AFL PLAYERS have agreed to a revolutionary drug-testing regime as part of the AFL's push to toughen its battle against illicit drug use.

Footballers will allow drug-testers to take hair samples in a bid to gauge drug use during their 2008 end-of-season break.

The hair-testing procedure, which will be trialled in October and November following talks between the AFL, the Federal Government and the AFL Players Association.

The new regime has been pushed by the AFL in a bid to learn the depth of the illicit drug problem during the players' holidays. Hair will be tested because the AFL's medical advice is that it retains evidence of cocaine and other dangerous drug use for two months.

First mooted by AFL chairman Mike Fitzpatrick in The Age in February, the procedure was initially rejected by the players because it was considered unreliable and has not been adopted by any other Australian football code or the Beijing Olympic drug testers.

But AFLPA boss Brendan Gale has had a change of heart following an assurance from the AFL that the trial will not result in the players receiving a strike against their name under the league's three-strikes policy in the first year of trial testing.

The move to test players after their holidays follows West Coast player Chad Fletcher's dramatic and still unexplained hospitalisation in Las Vegas 19 months ago.

Fletcher, who has refused to provide West Coast with the medical report from his near-death experience, was not drug-tested on his return from Las Vegas and was under no obligation to be tested.
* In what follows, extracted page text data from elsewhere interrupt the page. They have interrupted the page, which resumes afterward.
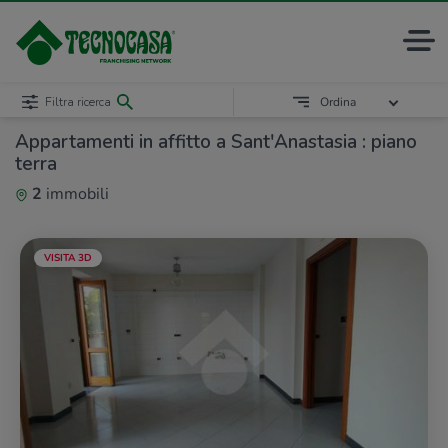
Filtra ricerca
Ordina
Appartamenti in affitto a Sant'Anastasia : piano
terra
2
immobili
VISITA 3D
Hair testing is considered less invasive because players will not be interrupted during their holidays, but will remain accountable, with random tests on their return.

The customary urine and blood-testing for illegal drugs will resume at the start of preseason training.

Should the hair testing reveal high numbers of positive results, the AFL will push to continue holiday testing.

The league is expected to unveil its toughened drug-testing regime early next month, along with the results of its dramatically increased 2007 test results.

The Age believes that more players tested positive last year to illicit drugs than ever before as a result of the increased number of tests, which almost tripled last season and were carried out in more high-risk periods, such as Monday morning training.

While the number of positive tests increased, the percentage of players testing positive was down on the previous year. No footballer is believed to have three strikes against his name and therefore the AFL will fight to keep the identity of the positive tests secret.

Chief executive Andrew Demetriou held talks earlier this year with Gale to negotiate the policy change, which last season put the league at odds with the then Howard government over the policy's three-strikes stand.

Despite reports that the AFL was to change to a two-strikes policy, the players have not been asked to consider this. The AFL has continued to stand by the three strikes, although it has asked the players union to look at a less stringent secrecy code in which club officials could be informed if a player tests positive twice.

The three-strikes issue remains sensitive between the AFL and the Federal Government, given the game's growing reliance on public funding for facilities and the Government's push for national sports to adopt uniform drug policies.